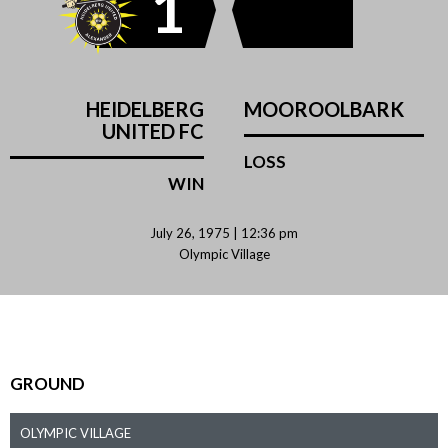
1
HEIDELBERG
MOOROOLBARK
UNITED FC
LOSS
WIN
July 26, 1975 | 12:36 pm
Olympic Village
GROUND
OLYMPIC VILLAGE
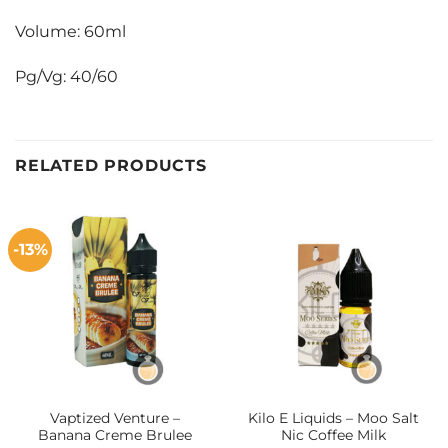
Volume: 60ml
Pg/Vg: 40/60
RELATED PRODUCTS
-13%
Vaptized Venture –
Kilo E Liquids – Moo Salt
Banana Creme Brulee
Nic Coffee Milk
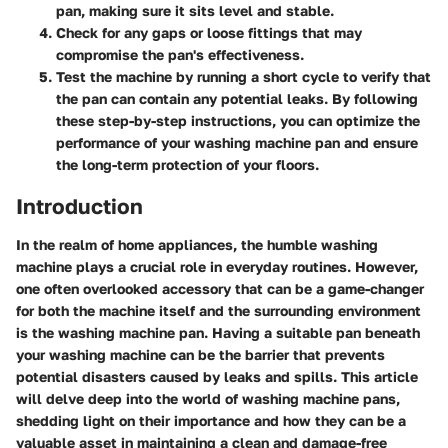
pan, making sure it sits level and stable.
Check for any gaps or loose fittings that may
compromise the pan's effectiveness.
Test the machine by running a short cycle to verify that
the pan can contain any potential leaks. By following
these step-by-step instructions, you can optimize the
performance of your washing machine pan and ensure
the long-term protection of your floors.
Introduction
In the realm of home appliances, the humble washing
machine plays a crucial role in everyday routines. However,
one often overlooked accessory that can be a game-changer
for both the machine itself and the surrounding environment
is the washing machine pan. Having a suitable pan beneath
your washing machine can be the barrier that prevents
potential disasters caused by leaks and spills. This article
will delve deep into the world of washing machine pans,
shedding light on their importance and how they can be a
valuable asset in maintaining a clean and damage-free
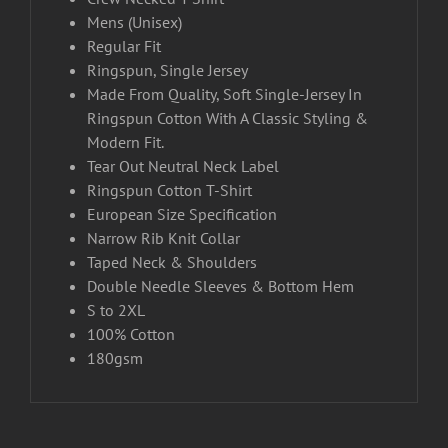
Mens (Unisex)
Regular Fit
Ringspun, Single Jersey
Made From Quality, Soft Single-Jersey In
Ringspun Cotton With A Classic Styling &
Modern Fit.
Tear Out Neutral Neck Label
Ringspun Cotton T-Shirt
European Size Specification
Narrow Rib Knit Collar
Taped Neck & Shoulders
Double Needle Sleeves & Bottom Hem
S to 2XL
100% Cotton
180gsm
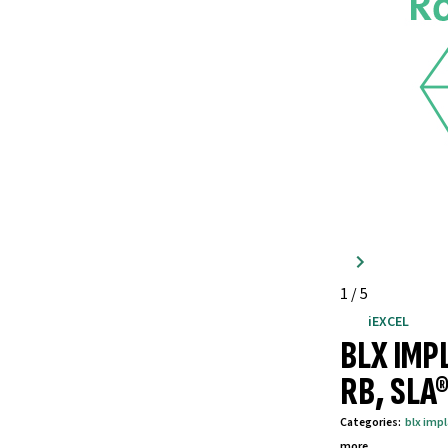
1
/
5
iEXCEL
BLX IMP
RB, SLA
Categories
:
blx imp
more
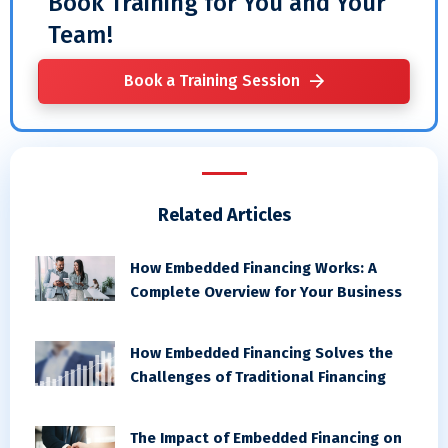
Book Training for You and Your
Team!
Book a Training Session
Related Articles
How Embedded Financing Works: A
Complete Overview for Your Business
How Embedded Financing Solves the
Challenges of Traditional Financing
The Impact of Embedded Financing on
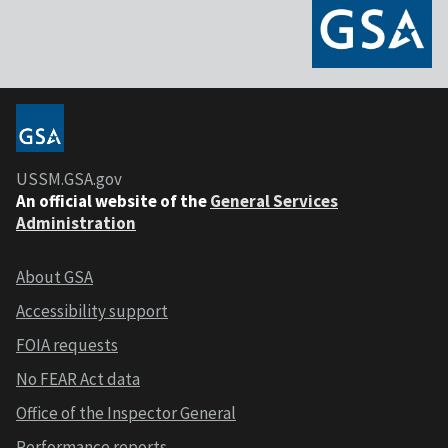
USSM.GSA.gov
An official website of the
General Services
Administration
About GSA
Accessibility support
FOIA requests
No FEAR Act data
Office of the Inspector General
Performance reports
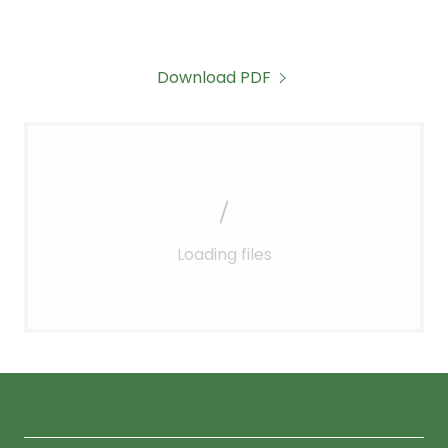
Download PDF
Loading files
###
» **WHAT TO WORK ON**:
Begin with the line that has "one often overlooked" in the listing above and end after the line that has "potential disasters caused"; output those lines exactly.

» **YOUR RESPONSE**:
one often overlooked accessory that can be a game-changer
for both the machine itself and the surrounding environment
is the washing machine pan. Having a suitable pan beneath
your washing machine can be the barrier that prevents
potential disasters caused by leaks and spills. This article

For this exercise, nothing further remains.